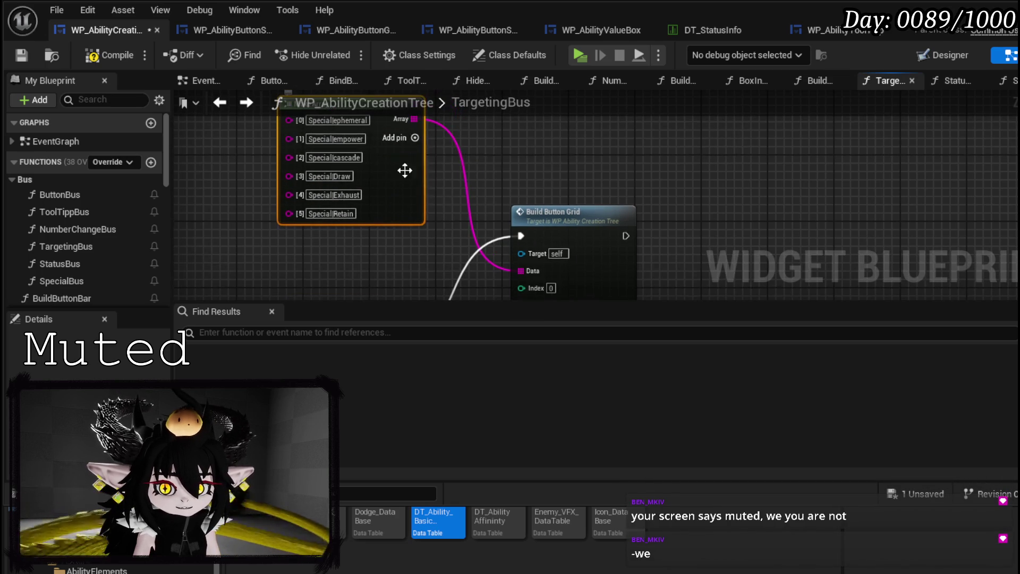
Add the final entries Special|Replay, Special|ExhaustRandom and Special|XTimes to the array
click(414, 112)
★ ★ ★ ★ ★ ★ ★
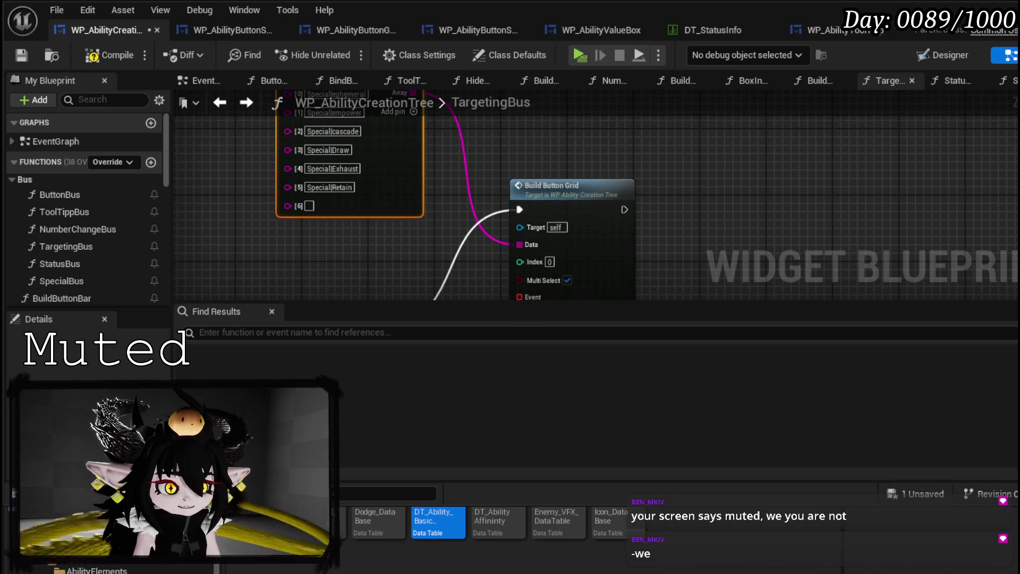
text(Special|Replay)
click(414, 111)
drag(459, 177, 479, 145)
★ ★ ★ ★ ★ ★ ★
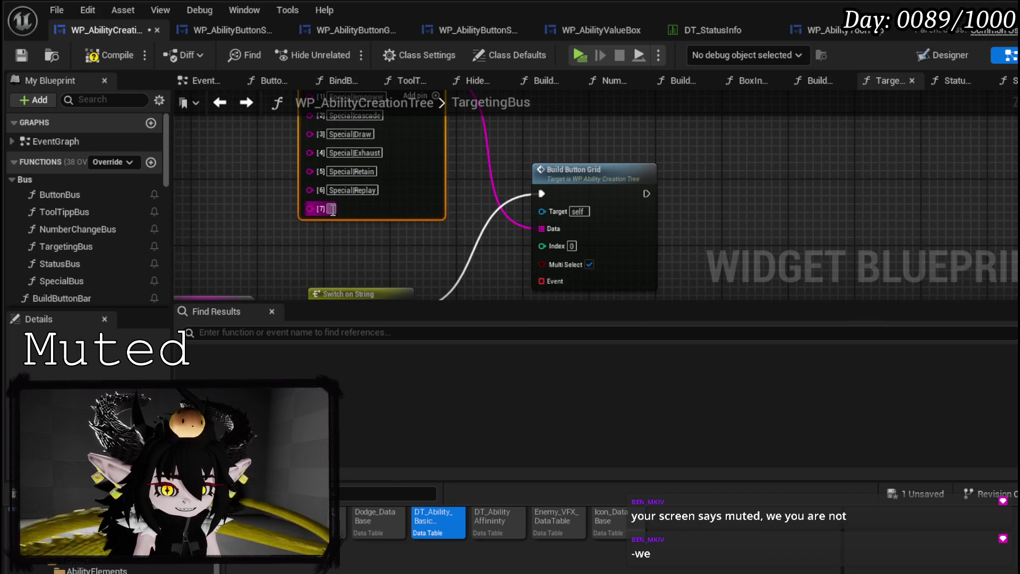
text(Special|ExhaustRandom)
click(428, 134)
★ ★ ★ ★ ★ ★ ★
◆ **Problem**
Reproduce exactly the section above that begins at the line containing "Add the final" and ends at the line containing "click(414, 112)", leaving out all other lines.

◆ **Solution for this problem**
Add the final entries Special|Replay, Special|ExhaustRandom and Special|XTimes to the array
click(414, 112)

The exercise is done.